Hill in the Malvern Hills, England

North Hill is the second highest point of the range of Malvern Hills that runs about 13 km north-south along the Herefordshire-Worcestershire border, although North Hill lies entirely within Worcestershire. It has an elevation of 397 m, making it the highest point of the Worcestershire Way.

The eastern flank of the hill lies directly behind Worcester road in Great Malvern from where its summit is a brisk 15 – 20 minutes steep walk from the town centre via St Ann's road and Happy Valley. A path from the car park in North Malvern follows the lower contour of North Hill to Happy Valley and St. Ann's Well.

== History ==

Although the flint route from North Wales to Wessex lay to the north of Malvern, there is some evidence to suggest that traders passed over the Malvern Hills. Parts of an arrowhead, scraper and flint flakes have been discovered between the North Hill and Table Hill. A 19th-century guide book describes both a collapsed burial mound on North Hill named the Giant's Grave and a tump on Table Hill. These tumuli may have been connected to the Dobunni settlement in Mathon.

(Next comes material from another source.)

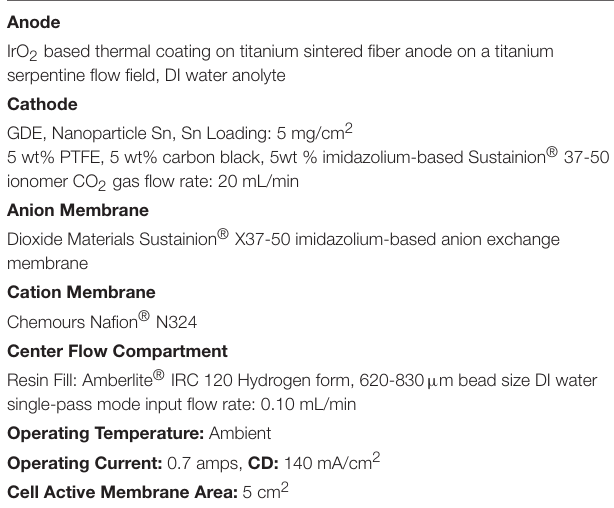
TABLE 2 | Formic acid cell 142h extended run electrolyzer configuration.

A track that runs along North Hill was known as the "Pyx Path" and was used by the priest from Worcestershire when bringing Sacrament to the hermits that lived in Malvern in the 11th Century. It was also referred to as the "Pixie Path", as it was believed to be used by fairies. The Lodge spring can be found at the foot of North Hill, off Worcester road. The ornamental fountain has a small spout and basin that is similar in design to those at St Ann's Well.

==Folklore==

In Early British Trackways, Moats, Mounds, Camps, and Sites Alfred Watkins theorised that North Hill was the beginning of a ley line to Pen-y-Beacon via Mathon Church, Moat at Birchend, Stretton Grandison Church, Shucknell Hill, White Stone Chapel, Burcot Pool, Ten Houses Pond and Sugwas Park.

==The Worcestershire Way==

When launched back in 1989 the Worcestershire Way was 48 mi long and ran partly into Herefordshire. The route and its length were modified in 2004 and it now runs wholly within Worcestershire. The last few miles of the Way now ascend to the northern part of the Malvern Hills and skirt around the contours of End Hill, Table Hill and along Lady Howard de Walden's Drive on North Hill, before descending to Great Malvern via St Ann's Well.